# Dataset items
━━━━━━━━━━━━━━━━━━━━

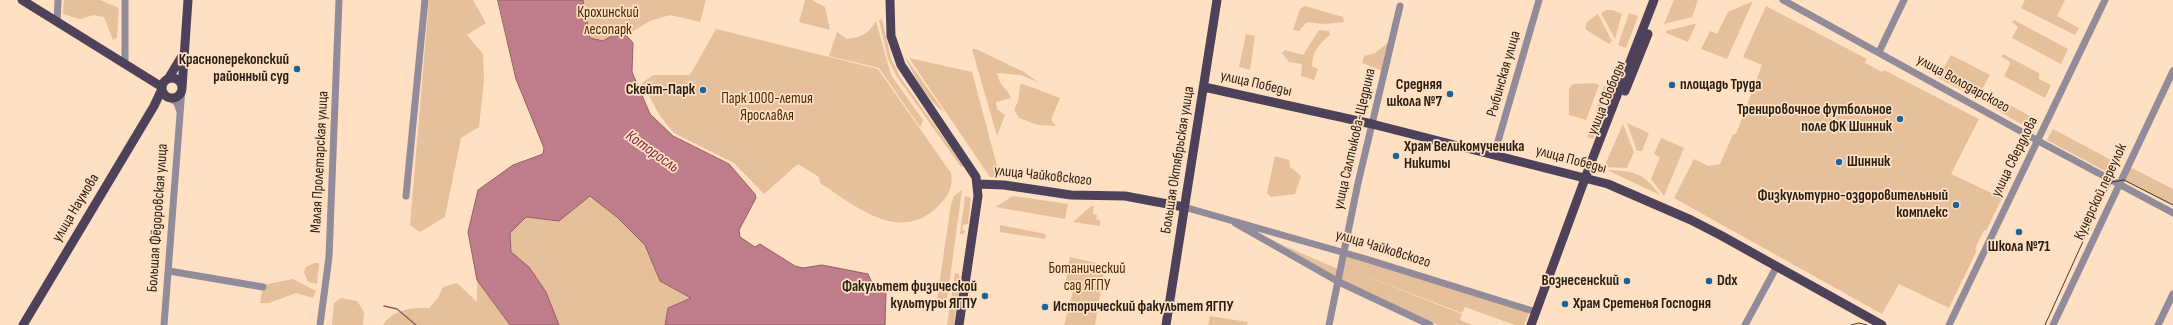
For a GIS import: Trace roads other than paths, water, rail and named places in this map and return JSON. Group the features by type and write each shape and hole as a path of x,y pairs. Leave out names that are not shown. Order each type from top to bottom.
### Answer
{"main road":[{"path":"22,0 144,76 164,83 176,79 180,82 182,88"},
{"name":"Большая Фёдоровская улица","path":"182,88 188,0"},
{"path":"890,0 890,36 901,65 976,177 978,184 978,196 960,325"},
{"name":"Большая Октябрьская улица","path":"1166,325 1217,0"},
{"name":"улица Свободы","path":"1587,177 1654,0"},
{"name":"улица Свободы","path":"1531,325 1575,206 1661,0"},
{"name":"Большая Фёдоровская улица","path":"164,83 180,61 185,47"},
{"path":"164,83 170,98"},
{"name":"улица Наумова","path":"23,325 154,106 164,83"},
{"name":"улица Победы","path":"1204,87 1372,124 1587,177 1622,190 1691,220 1882,325"},
{"name":"улица Наумова","path":"154,106 159,100 179,95 182,88"},
{"name":"улица Чайковского","path":"978,184 1004,185 1071,195 1125,196 1184,207"}],"street":[{"path":"57,22 58,0"},
{"path":"124,0 125,64"},
{"name":"Малая Пролетарская улица","path":"320,325 329,257 339,0"},
{"path":"406,196 425,0"},
{"name":"Рыбинская улица","path":"1494,155 1539,0"},
{"name":"улица Володарского","path":"1783,0 2173,213"},
{"path":"1879,52 1904,0"},
{"name":"улица Свердлова","path":"1949,325 2104,0"},
{"name":"улица Салтыкова-Щедрина","path":"1329,325 1339,282 1343,252 1400,6"},
{"name":"Кучерской переулок","path":"2053,325 2173,71"},
{"name":"Большая Фёдоровская улица","path":"164,325 182,88"},
{"path":"170,98 178,106 180,114"},
{"name":"улица Чайковского","path":"1184,207 1222,216 1343,252 1536,312"},
{"name":"улица Чайковского","path":"1222,216 1339,282 1430,325"},
{"path":"1745,325 1777,266"},
{"path":"169,271 262,287"},
{"path":"2158,325 2173,294"}],"water":[{"name":"Которосль","path":"498,0 583,0 590,38 603,41 617,33 626,35 633,43 632,72 650,114 673,136 729,164 755,194 756,198 739,230 740,237 755,247 760,244 795,266 803,268 822,265 868,274 874,287 886,292 885,325 665,325 668,308 691,298 660,281 645,245 618,218 590,196 559,221 526,217 510,233 511,252 529,267 546,292 559,325 510,325 477,280 468,232 478,190 513,165 543,154 544,148 516,79"}],"waterway":[{"path":"384,306 397,309 416,325"}],"tram line":[{"path":"2045,325 2105,193 2112,182 2124,180 2173,205"},
{"path":"1851,325 1859,323 1867,325"}],"place":[{"name":"Красноперекопский районный суд","path":"297,69"},
{"name":"площадь Труда","path":"1672,85"},
{"name":"Скейт-Парк","path":"703,90"},
{"name":"Средняя школа №7","path":"1450,94"},
{"name":"Тренировочное футбольное поле ФК Шинник","path":"1900,119"},
{"name":"Храм Великомученика Никиты","path":"1396,156"},
{"name":"Шинник","path":"1839,162"},
{"name":"Физкультурно-оздоровительный комплекс","path":"1956,205"},
{"name":"Школа №71","path":"2019,232"},
{"name":"Вознесенский","path":"1627,281"},
{"name":"Ddx","path":"1709,281"},
{"name":"Факультет физической культуры ЯГПУ","path":"985,296"},
{"name":"Храм Сретенья Господня","path":"1565,304"},
{"name":"Исторический факультет ЯГПУ","path":"1045,307"}],"park label":[{"name":"Крохинский лесопарк","path":"608,22"},
{"name":"Парк 1000-летия Ярославля","path":"767,108"},
{"name":"Ботанический сад ЯГПУ","path":"1087,278"}]}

━━━━━━━━━━━━━━━━━━━━

# Work instruction
Each line above should be printed again exactly, though the pictures should not be.

# Expected answer
For a GIS import: Trace roads other than paths, water, rail and named places in this map and return JSON. Group the features by type and write each shape and hole as a path of x,y pairs. Leave out names that are not shown. Order each type from top to bottom.
### Answer
{"main road":[{"path":"22,0 144,76 164,83 176,79 180,82 182,88"},
{"name":"Большая Фёдоровская улица","path":"182,88 188,0"},
{"path":"890,0 890,36 901,65 976,177 978,184 978,196 960,325"},
{"name":"Большая Октябрьская улица","path":"1166,325 1217,0"},
{"name":"улица Свободы","path":"1587,177 1654,0"},
{"name":"улица Свободы","path":"1531,325 1575,206 1661,0"},
{"name":"Большая Фёдоровская улица","path":"164,83 180,61 185,47"},
{"path":"164,83 170,98"},
{"name":"улица Наумова","path":"23,325 154,106 164,83"},
{"name":"улица Победы","path":"1204,87 1372,124 1587,177 1622,190 1691,220 1882,325"},
{"name":"улица Наумова","path":"154,106 159,100 179,95 182,88"},
{"name":"улица Чайковского","path":"978,184 1004,185 1071,195 1125,196 1184,207"}],"street":[{"path":"57,22 58,0"},
{"path":"124,0 125,64"},
{"name":"Малая Пролетарская улица","path":"320,325 329,257 339,0"},
{"path":"406,196 425,0"},
{"name":"Рыбинская улица","path":"1494,155 1539,0"},
{"name":"улица Володарского","path":"1783,0 2173,213"},
{"path":"1879,52 1904,0"},
{"name":"улица Свердлова","path":"1949,325 2104,0"},
{"name":"улица Салтыкова-Щедрина","path":"1329,325 1339,282 1343,252 1400,6"},
{"name":"Кучерской переулок","path":"2053,325 2173,71"},
{"name":"Большая Фёдоровская улица","path":"164,325 182,88"},
{"path":"170,98 178,106 180,114"},
{"name":"улица Чайковского","path":"1184,207 1222,216 1343,252 1536,312"},
{"name":"улица Чайковского","path":"1222,216 1339,282 1430,325"},
{"path":"1745,325 1777,266"},
{"path":"169,271 262,287"},
{"path":"2158,325 2173,294"}],"water":[{"name":"Которосль","path":"498,0 583,0 590,38 603,41 617,33 626,35 633,43 632,72 650,114 673,136 729,164 755,194 756,198 739,230 740,237 755,247 760,244 795,266 803,268 822,265 868,274 874,287 886,292 885,325 665,325 668,308 691,298 660,281 645,245 618,218 590,196 559,221 526,217 510,233 511,252 529,267 546,292 559,325 510,325 477,280 468,232 478,190 513,165 543,154 544,148 516,79"}],"waterway":[{"path":"384,306 397,309 416,325"}],"tram line":[{"path":"2045,325 2105,193 2112,182 2124,180 2173,205"},
{"path":"1851,325 1859,323 1867,325"}],"place":[{"name":"Красноперекопский районный суд","path":"297,69"},
{"name":"площадь Труда","path":"1672,85"},
{"name":"Скейт-Парк","path":"703,90"},
{"name":"Средняя школа №7","path":"1450,94"},
{"name":"Тренировочное футбольное поле ФК Шинник","path":"1900,119"},
{"name":"Храм Великомученика Никиты","path":"1396,156"},
{"name":"Шинник","path":"1839,162"},
{"name":"Физкультурно-оздоровительный комплекс","path":"1956,205"},
{"name":"Школа №71","path":"2019,232"},
{"name":"Вознесенский","path":"1627,281"},
{"name":"Ddx","path":"1709,281"},
{"name":"Факультет физической культуры ЯГПУ","path":"985,296"},
{"name":"Храм Сретенья Господня","path":"1565,304"},
{"name":"Исторический факультет ЯГПУ","path":"1045,307"}],"park label":[{"name":"Крохинский лесопарк","path":"608,22"},
{"name":"Парк 1000-летия Ярославля","path":"767,108"},
{"name":"Ботанический сад ЯГПУ","path":"1087,278"}]}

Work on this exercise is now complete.